Il mostro visto con gli occhi delle donne
Charlie Says. Charlie dice. Charlie è Charles Manson, e questa è la sua storia vista attraverso gli occhi delle sue donne. Le donne della Manson Family, comunità hippie che ruotava intorno a lui, ben presto rivelatasi una setta a lui devota. In particolare, quelli di Leslie Van Houten, detta Lulu, Patricia Krenwinkel detta Katie e Susan Atkins detta Sadie, le tre “Manson’s Girls” coinvolte nei suoi efferati crimini e condannate dalla giustizia americana prima alla pena di morte e successivamente, con la sua abolizione, all’ergastolo. E gli occhi spettatori di Karlene Faith, ricercatrice ed assistente sociale che opera nel carcere femminile dove le tre sono rinchiuse e che ottiene di lavorare con loro per cercare di deprogrammarle dall’influsso di Manson.

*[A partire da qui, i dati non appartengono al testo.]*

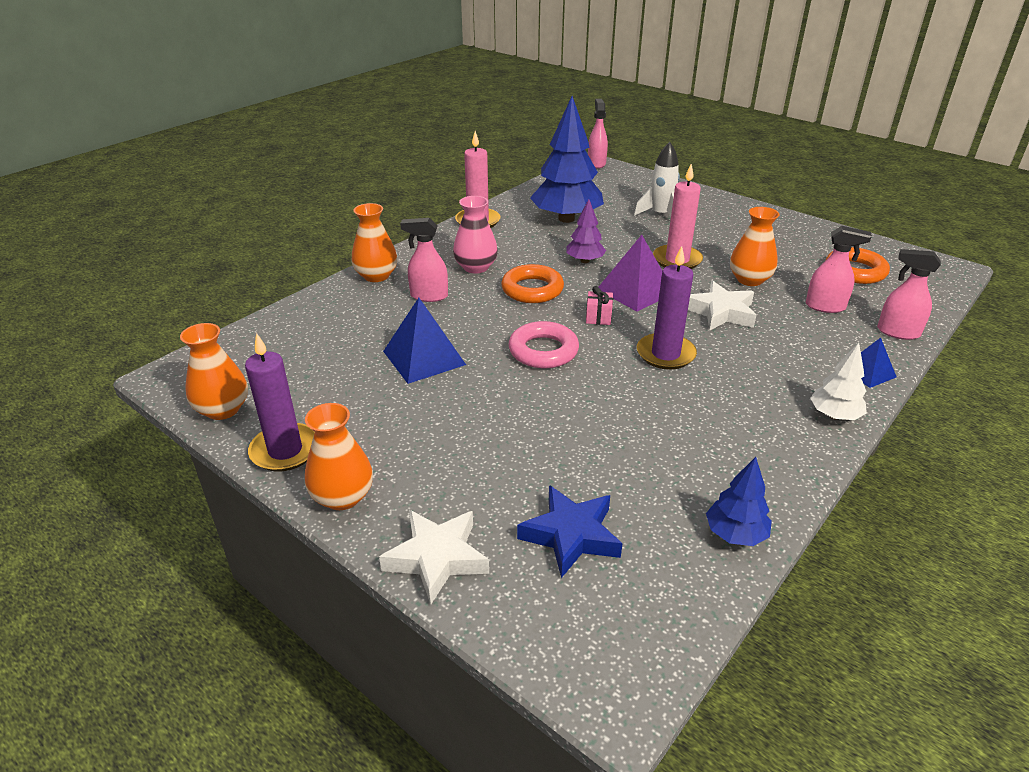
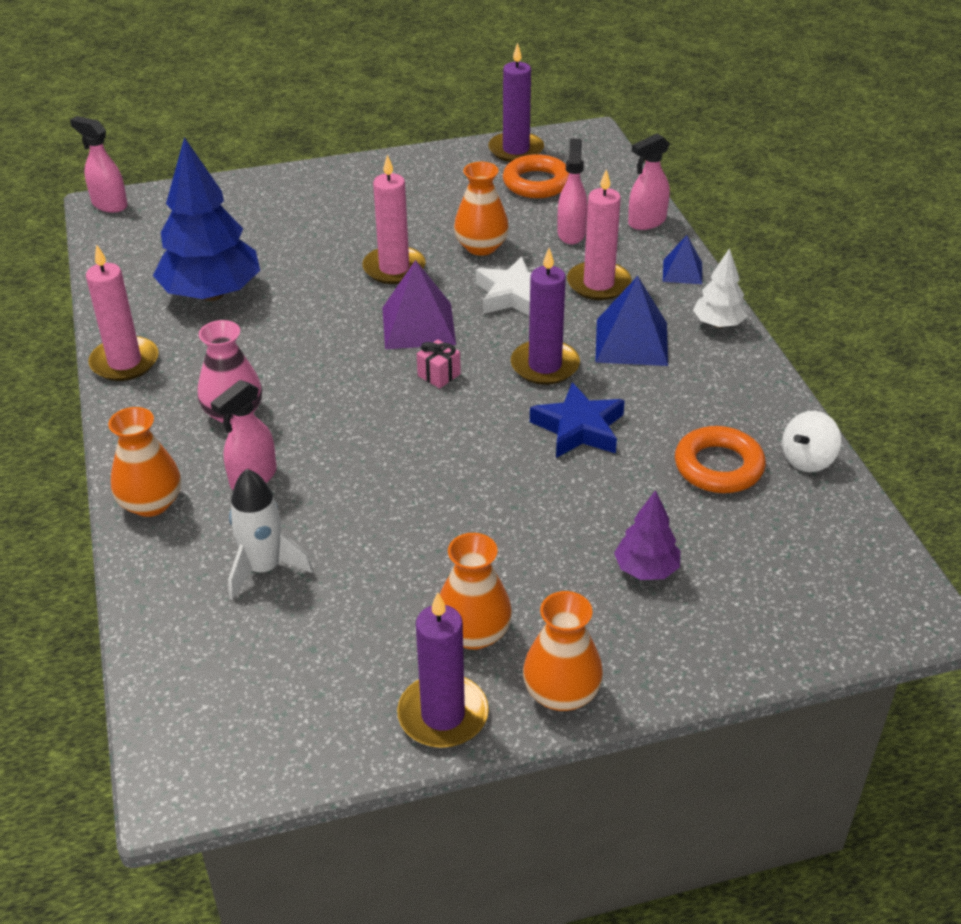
camera: 55 degrees left, 5 degrees up
orange vase [180,323,248,420] -> orange vase moved to [440,533,512,650]
white star [379,510,489,605] -> none
blue pyramid [383,298,466,384] -> blue pyramid moved to [595,276,668,366]
orange ring [501,264,564,303] -> orange ring moved to [675,426,766,493]
pink ring [509,321,579,368] -> none
blue star [517,485,623,578] -> blue star moved to [530,382,625,458]
purple tree [566,199,606,263] -> purple tree moved to [614,490,680,580]
white rocket [634,142,680,216] -> white rocket moved to [228,469,313,600]
blue tree [706,457,772,546] -> white spinning top [782,411,841,472]
pink spray bottle [806,226,872,313] -> pink spray bottle turned 45 degrees counterclockwise [557,138,588,244]
none -> purple candle [488,43,544,162]
none -> pink candle [567,169,632,300]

Presentato in anteprima al 39° Fantafestival, Il lungometraggio di Mary Harron alza il velo su una delle storie più scioccanti e mediaticamente conosciute degli Stati Uniti d’America, quella di Charles Manson e la sua setta, autori del brutale assassinio di nove persone, tra cui l’attrice Sharon Tate; e lo fa portando lo spettatore alle origini, nel cuore stesso della setta, attraverso i racconti delle tre ragazze nel braccio della morte per gli omicidi commessi su suo ordine, ancora succubi di Manson e delle sue parole, che ripetono quasi come un mantra.
Il film presenta inizialmente la Manson Family come una comunità hippie, simile ad altre della seconda metà degli anni ’60, dove il libero amore e l’uso di stupefacenti attraggono giovani di ogni estrazione; ma ben presto la sua natura di setta si esprime nel totale controllo da padre padrone di Manson, mascherato da una illusoria libertà di comportamenti, e nel suo spingere gli adepti a ‘liberarsi’ superarando il proprio ego, in realtà per soddisfare quello dello stesso Manson ed affermare cosi la sua supremazia. In effetti, la Manson Family p.c., ‘prima dei crimini’, come le ragazze stesse definiscono quel periodo, sembra funzionare bene per tutti. Sarà il rifiuto del produttore Terry Melcher (figlio di Doris Day) a produrlo musicalmente, e quindi il fallimento dei propri sogni di gloria, a scatenare il mostro, e a fargli trascinare il proprio gruppo in un crescendo di follia.
L’originalità di Charlie Says risiede proprio nel mostrare cosa c’è dietro, i rapporti all’interno della Manson Family, il carisma soggiogante di Manson e soprattutto il ruolo delle donne: dai racconti di Katie Lulu e Sadie, infatti, emerge una forte sorellanza che unisce le ragazze della setta. Una versione in parte femminista della storia, diremmo; ma le donne sono una parte fondamentale della storia di Manson, e il film, in cui le tre Manson Girls raccontano la loro versione della storia ad un’altra donna, è stato scritto e diretto da due donne, la regista Mary Harron e la sceneggiatrice Guinevere Jane Turner. Quest’ultima, oltre ad una accurata documentazione, ha attinto anche alla sua esperienza personale di ragazza cresciuta in un culto; gli undici anni passati con la famiglia al seguito della comunità di Mel Lyman.
Quello che non risalta nel film è il lato oscuro e malvagio di Manson, descritto qui più come un uomo dall’ego prepotente, che sottomette uomini e donne del clan indifferentemente e che perde il controllo quando viene messo in discussione; Manson diventa un assassino come reazione al fallimento dei suoi sogni di gloria, quasi una estremizzazione della sua perdita di controllo. Una scelta voluta dalle autrici, sottolineata anche dalla scelta di Matt Smith come protagonista, che aiuta non poco in questo senso; noto soprattutto per esser stato l’undicesimo Dottore in Doctor Who, perfetto e carismatico quanto basta in quel ruolo, con una interpretazione tutta giocata sul personaggio simpatico e un po’ buffo, toglie qui al ruolo di Manson la sua maleficità.